Jongsuk pernah ke kota ini.
Walau sekedar memberi petuah sampah menimbulkan tangis dan luka pada Yuuna.
Seokjin membeli bunga setaman sebelum tiba di kawasan pemakaman. Jongsuk juga membeli bunga mawar putih.
Ia membiarkan Seokjin berjalan jauh di depan sampai lelaki itu diam ditengah gundukkan tanah penuh raga tak bernyawa.

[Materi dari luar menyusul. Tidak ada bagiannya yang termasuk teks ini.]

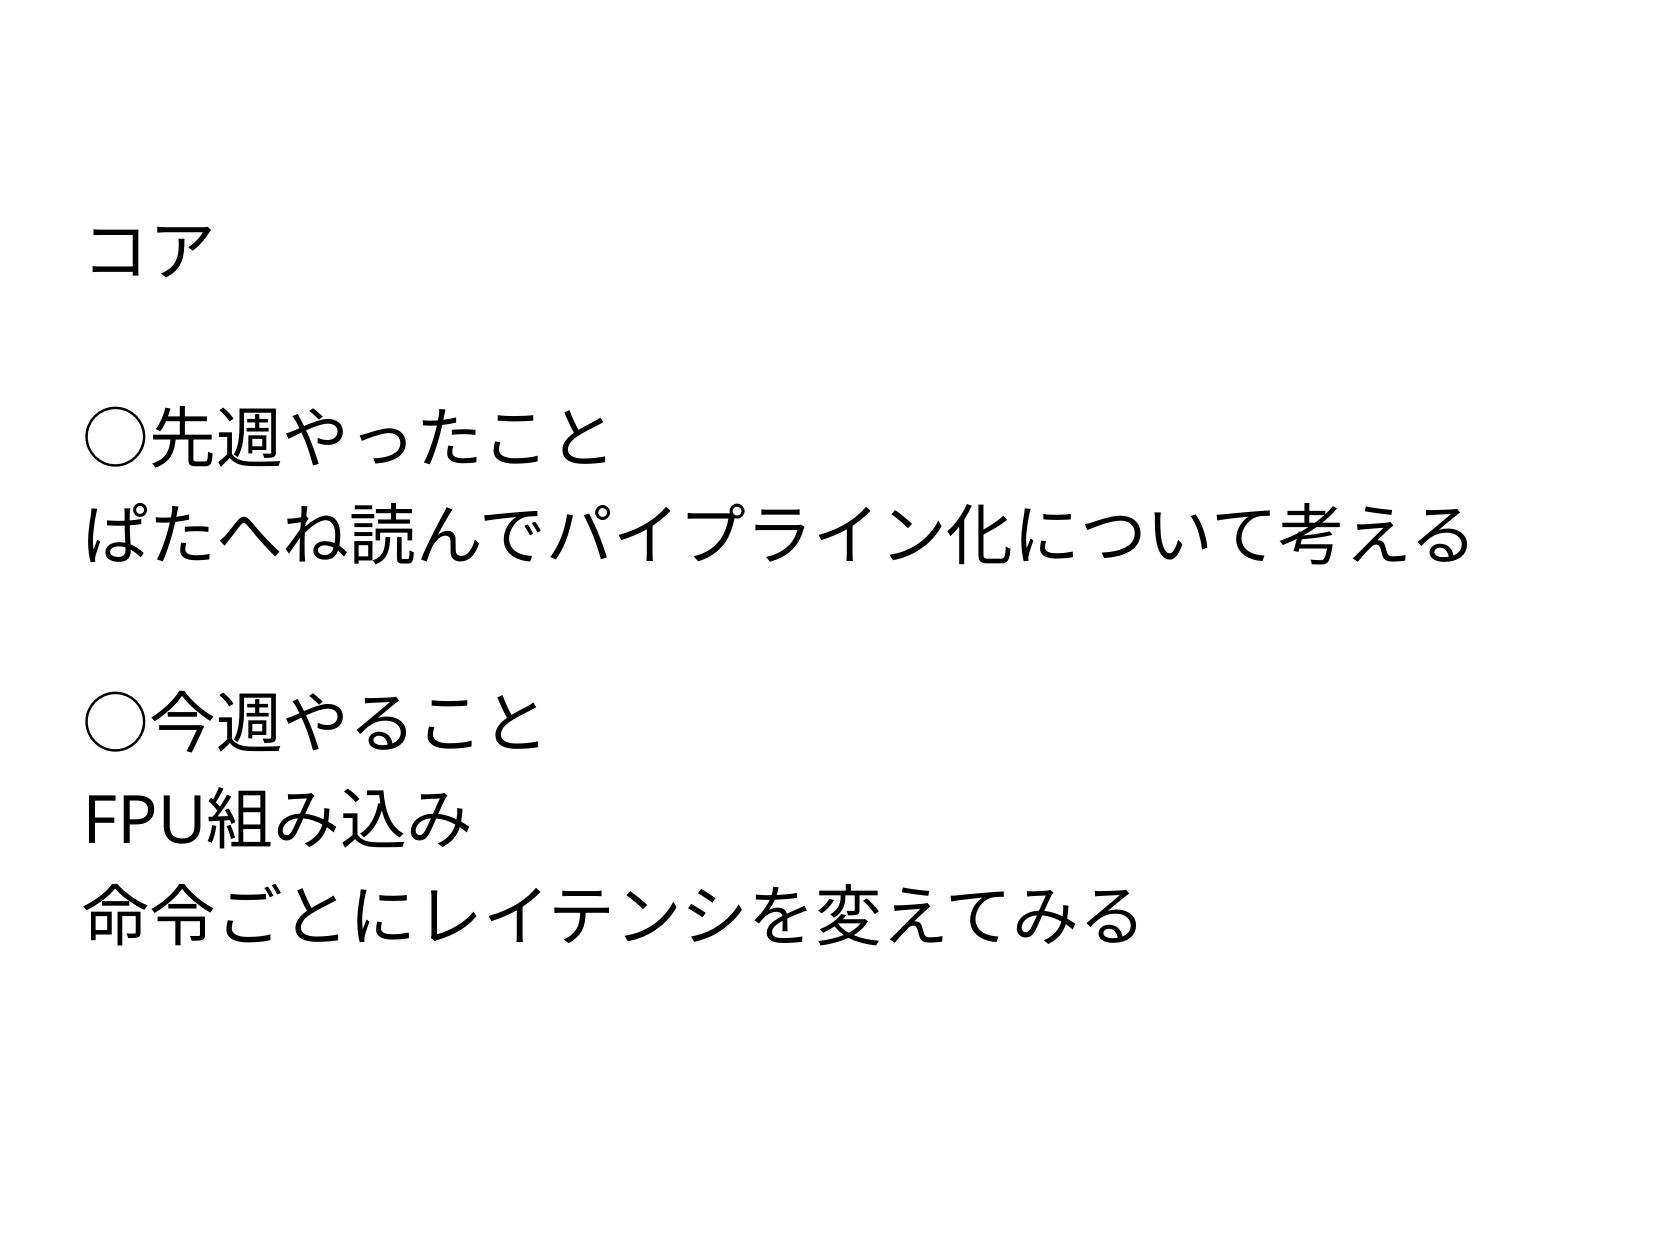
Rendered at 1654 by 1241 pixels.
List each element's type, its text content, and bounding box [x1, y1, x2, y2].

subtitle コア ○先週やったこと ぱたへね読んでパイプライン化について考える ○今週やること FPU組み込み 命令ごとにレイテンシを変えてみる [82, 49, 1571, 1109]
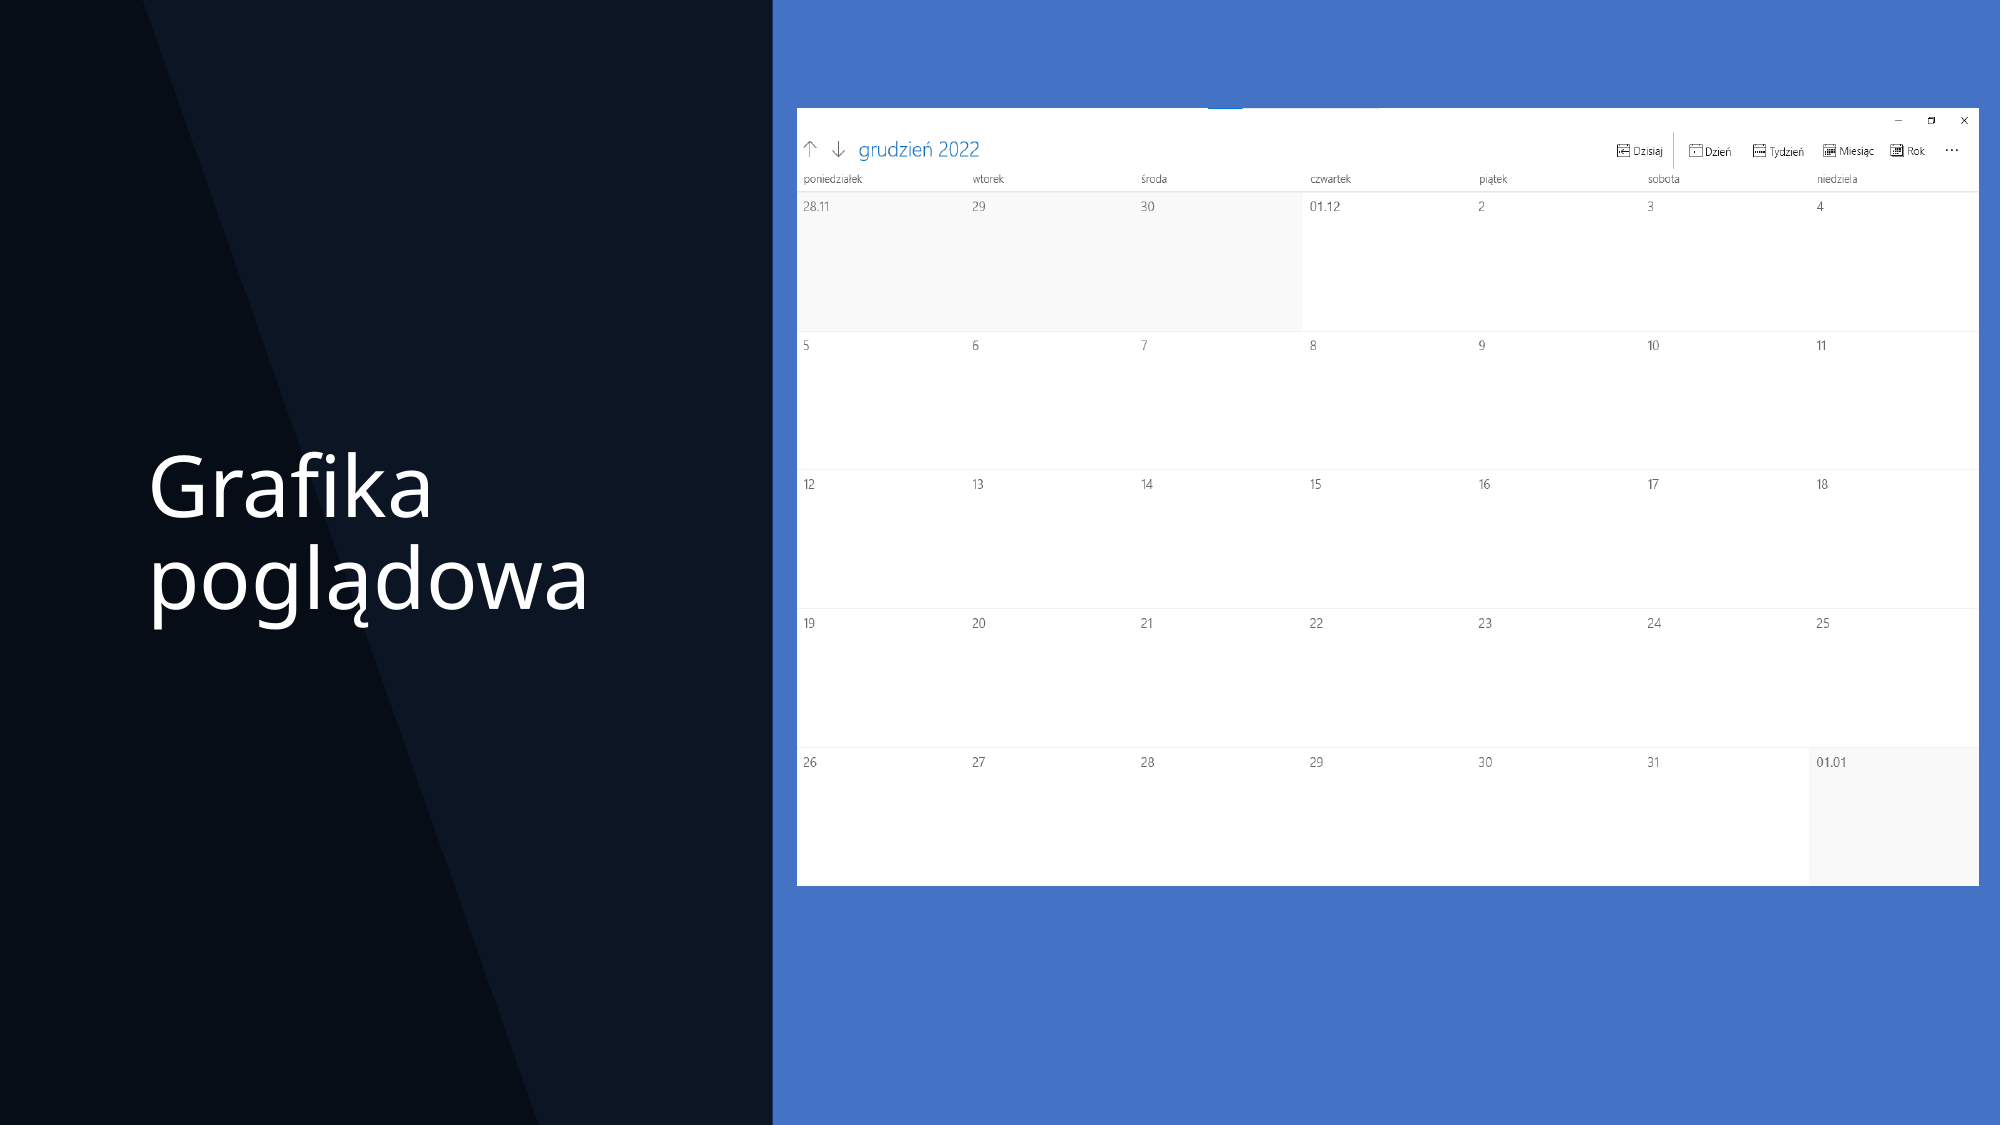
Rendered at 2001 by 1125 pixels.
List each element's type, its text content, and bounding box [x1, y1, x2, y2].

text_box [0, 0, 2000, 1125]
title Grafika poglądowa [131, 104, 671, 968]
picture [797, 108, 1979, 886]
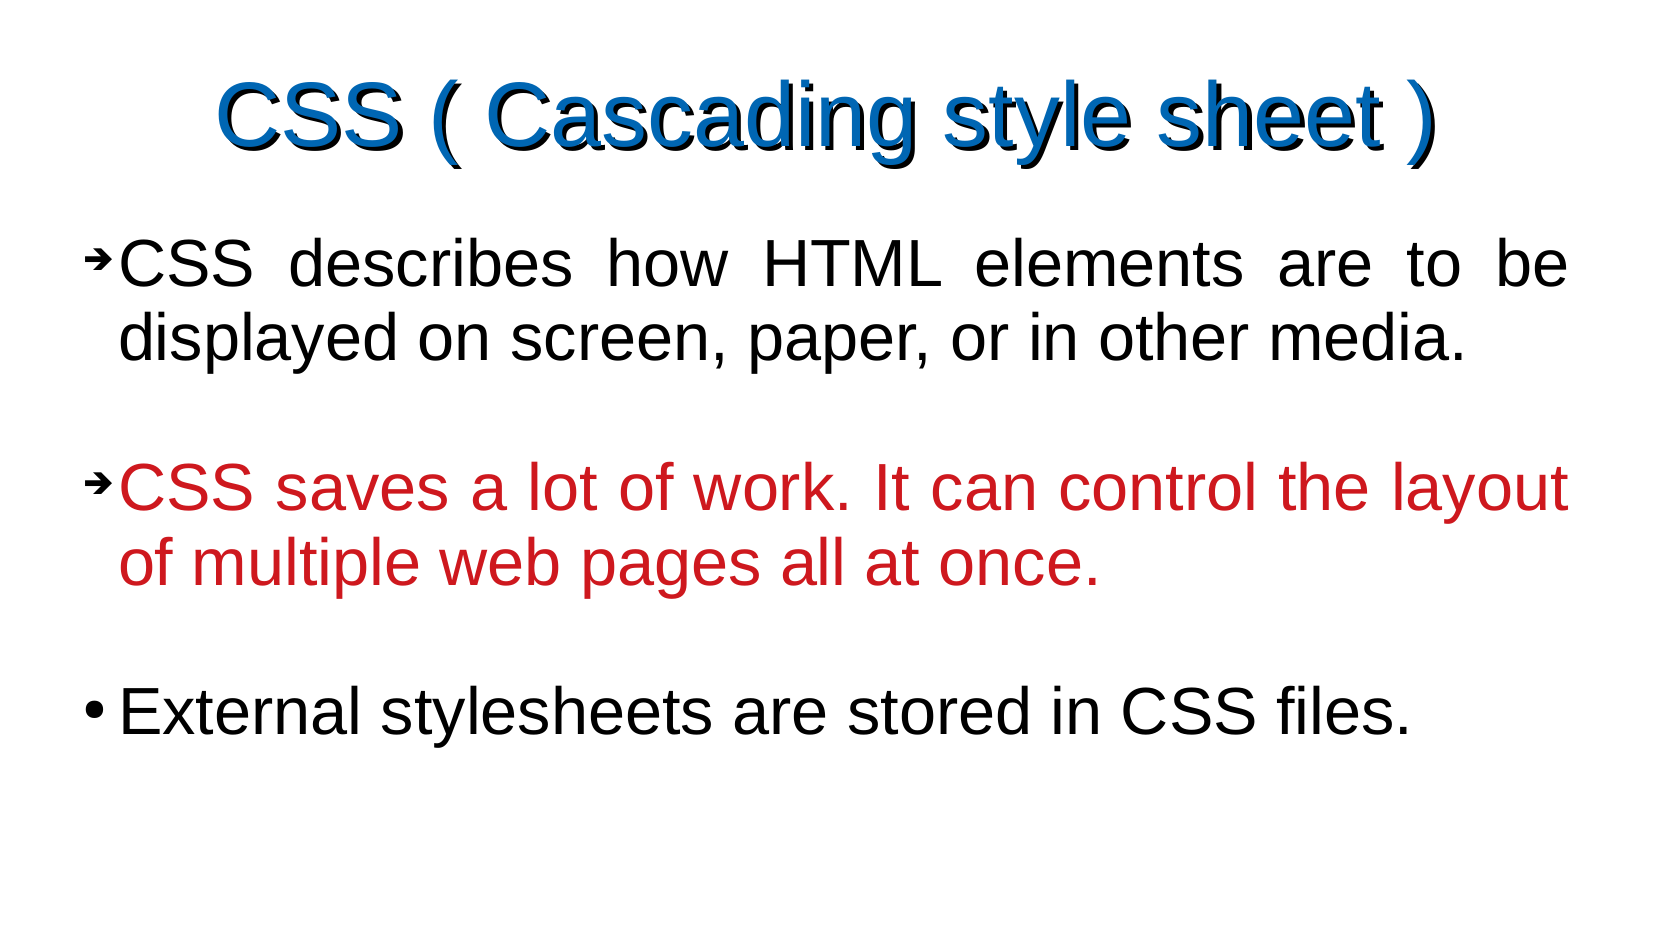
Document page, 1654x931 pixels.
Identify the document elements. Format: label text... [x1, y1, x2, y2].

subtitle CSS describes how HTML elements are to be displayed on screen, paper, or in other media. CSS saves a lot of work. It can control the layout of multiple web pages all at once. External stylesheets are stored in CSS files. [82, 217, 1571, 758]
title CSS ( Cascading style sheet ) [82, 37, 1571, 193]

Seokjin mencabut rumput liar diantara pusara makam sang Mama. Menaburkan bunga dan mengusap nisan yang kotor karena lumpur dan hujan.
"Maaf ya Ma. Kemarin Seokjin ngomongnya jelek. Seokjin bakal sabar nunggu Mama jemput kok. Tapi Jin kangen banget."
Perlahan Seokjin menyenderkan kepalanya diantara bunga-bunga yang telah ia tabur.
"Kangen duduk dipangkuan Mama. Sambil elus-elus Tae di dalam perut."
Seokjin mengusap ujung matanya yang mulai berair.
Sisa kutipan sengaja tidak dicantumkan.